TopArtists = sdf1.groupby(['Artist Name'])\
.agg({"Artist Name": "count"})\
.sort("count(Artist Name)", ascending=False)\
.limit(5).show()


+------------------+------------------+
|       Artist Name|count(Artist Name)|
+------------------+------------------+
|   Backstreet Boys|                62|
|    Britney Spears|                48|
|          Westlife|                45|
|The Rolling Stones|                30|
|                U2|                27|
+------------------+------------------+



In [73]:
#F

#ordering the dataframe by Popularity then taking the 1St 10 songs 
Top_10_Songs = sdf1.orderBy(desc('Popularity')).limit(10)
#selecting just the 'Artist Name' and the 'Track Name'from it
Top_10_Songs.select('Artist Name','Track Name').show()


#Top_10_Songs.select('Artist Name','Track Name','Popularity').show()

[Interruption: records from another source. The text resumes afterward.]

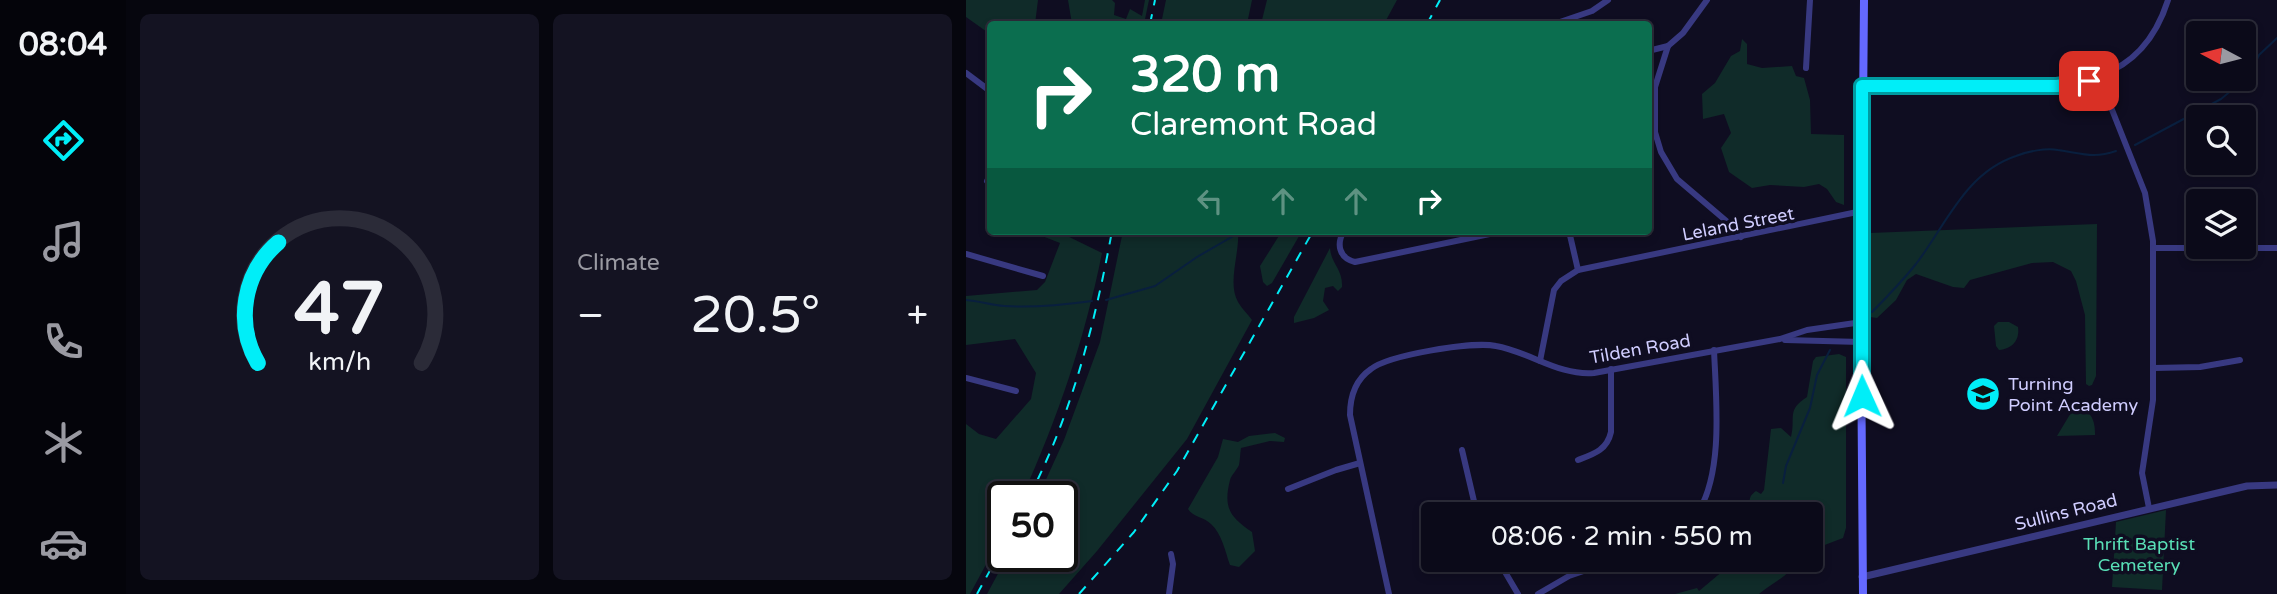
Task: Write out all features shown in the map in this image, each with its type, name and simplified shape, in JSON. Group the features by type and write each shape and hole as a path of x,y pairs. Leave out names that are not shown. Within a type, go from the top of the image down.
{"main road":[{"path":"1863,594 1861,322 1864,0"}],"street":[{"path":"1563,21 1592,11 1608,0"},
{"path":"1652,50 1668,46 1683,33 1707,0"},
{"path":"1807,68 1810,0"},
{"path":"1862,86 2057,86 2099,77 2122,64 2143,46 2157,26 2168,0"},
{"path":"1668,46 1657,76 1654,100 1655,132 1661,152 1682,183 1731,225 1741,237"},
{"path":"966,74 987,90"},
{"path":"2099,77 2145,193 2154,247 2152,414 2142,473 2149,508"},
{"name":"Leland Street","path":"1578,270 1862,211"},
{"path":"1342,235 1341,252 1347,259 1355,262 1485,235"},
{"path":"1540,360 1554,290 1561,281 1578,270 1570,235"},
{"path":"2154,247 2277,248"},
{"path":"966,254 1044,276"},
{"name":"Tilden Road","path":"1389,594 1350,405 1359,380 1376,365 1479,344 1510,348 1577,373 1780,339 1807,330 1861,322"},
{"name":"Tilden Road","path":"1780,339 1861,342"},
{"path":"1704,502 1710,490 1714,466 1714,350"},
{"path":"2154,368 2200,367 2240,360"},
{"path":"1578,460 1602,449 1609,441 1611,369"},
{"path":"966,378 1016,391"},
{"path":"1462,450 1474,502"},
{"path":"1288,489 1360,463"},
{"name":"Sullins Road","path":"1863,577 2247,485 2277,485"},
{"path":"1169,594 1173,564 1171,554"},
{"path":"1505,572 1518,594"},
{"path":"1538,594 1581,572"}],"green space":[{"path":"966,0 1038,0 1035,21 987,21 987,32 966,17"},
{"path":"1068,0 1112,0 1115,3 1114,15 1126,19 1130,9 1142,16 1145,0 1149,0 1145,21 1072,21"},
{"path":"1166,0 1252,0 1248,21 1162,21"},
{"path":"1267,0 1397,0 1386,21 1262,21"},
{"path":"1742,39 1747,44 1747,64 1762,68 1792,66 1796,76 1804,78 1810,100 1811,134 1844,135 1844,205 1836,202 1827,189 1819,184 1804,187 1770,185 1752,188 1729,172 1721,148 1731,133 1724,114 1703,119 1702,94 1715,83 1731,56 1740,51"},
{"path":"2097,224 2096,376 2092,385 2086,384 2085,315 2076,281 2071,271 2053,262 2032,263 1970,280 1964,288 1953,287 1916,274 1907,280 1896,300 1877,318 1870,317 1870,233"},
{"path":"1040,235 1065,235 1102,253 1079,347 1029,481 987,481 987,563 970,594 966,594 966,424 979,434 996,439 1031,399 1036,373 1015,339 966,345 966,296 1037,290 1045,282 1060,243"},
{"path":"1122,235 1238,235 1235,294 1252,320 1187,439 1097,551 1059,594 987,594 999,572 1078,572 1078,481 1045,481 1064,440 1100,342"},
{"path":"1279,235 1300,235 1272,283 1267,286 1263,282 1260,266"},
{"path":"1330,248 1341,276 1342,287 1338,291 1333,286 1325,288 1323,301 1329,310 1314,318 1294,323 1294,317"},
{"path":"1998,322 2009,322 2018,327 2018,336 2014,343 1999,350 1996,346 1994,326"},
{"path":"1839,354 1846,357 1846,528 1843,538 1823,546 1823,502 1750,502 1750,499 1756,491 1761,494 1764,490 1771,429 1781,428 1791,437 1794,410 1807,397 1816,357"},
{"path":"2081,409 2092,419 2095,435 2057,436 2072,411"},
{"path":"1275,433 1285,438 1284,442 1270,441 1241,448 1239,465 1230,480 1227,498 1230,511 1252,532 1255,551 1239,567 1230,565 1215,528 1188,509 1218,457 1223,439 1238,442 1249,436"},
{"name":"Thrift Baptist Cemetery","path":"2166,510 2162,590 2112,587 2116,522"},
{"path":"1722,572 1788,572 1759,594 1675,594 1697,588 1699,591"}],"waterway":[{"path":"2135,145 2221,99 2252,70 2259,55 2277,38"},
{"path":"1872,312 1916,264 1970,187 1998,164 2031,151 2053,149 2094,155 2116,151"},
{"path":"1106,300 1155,286 1235,235"},
{"path":"966,300 1026,307 1092,301"},
{"path":"1783,483 1786,466 1810,408 1817,375 1830,350"}],"railway":[{"path":"1151,21 1155,0"},
{"path":"1429,21 1440,0"},
{"path":"1037,481 1070,401 1090,334 1111,235"},
{"path":"1079,594 1134,532 1177,471 1311,235"},
{"path":"977,594 989,572"}],"place":[{"name":"Turning Point Academy","path":"1983,394"}],"route":[{"path":"1862,396 1862,86 2057,86 2089,81"}]}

+--------------------+--------------------+
|         Artist Name|          Track Name|
+--------------------+--------------------+
|      Olivia Rodrigo|            good 4 u|
|            Doja Cat|Kiss Me More (fea...|
|The Kid LAROI, Ju...|STAY (with Justin...|
|     Los Legendarios|                Fiel|
|Justin Bieber, Da...|Peaches (feat. Da...|
|                 BTS| Permission to Dance|
|      Rauw Alejandro|          Todo De Ti|
|      Olivia Rodrigo|             deja vu|
|               Riton|Friday (feat. Muf...|
|          The Weeknd|Save Your Tears (...|
+--------------------+--------------------+



In [74]:
#g

#just same as F but here with column danceability instead of popularity
party = sdf1.orderBy(desc('danceability')).limit(5)
party.select('Track Name', 'Artist Name').show()

#party.select('Artist Name','Track Name','danceability').show()



+--------------------+---------------+
|          Track Name|    Artist Name|
+--------------------+---------------+
|      Gucci Umbrella|Whookilledkenny|
|Divine Gosa - Swi...|      Radioclit|
|           kawamurra|        sunflwr|
|  Dancing in My Room|       347aidan|
|    OG Bobby Johnson|           QUE.|
+--------------------+---------------+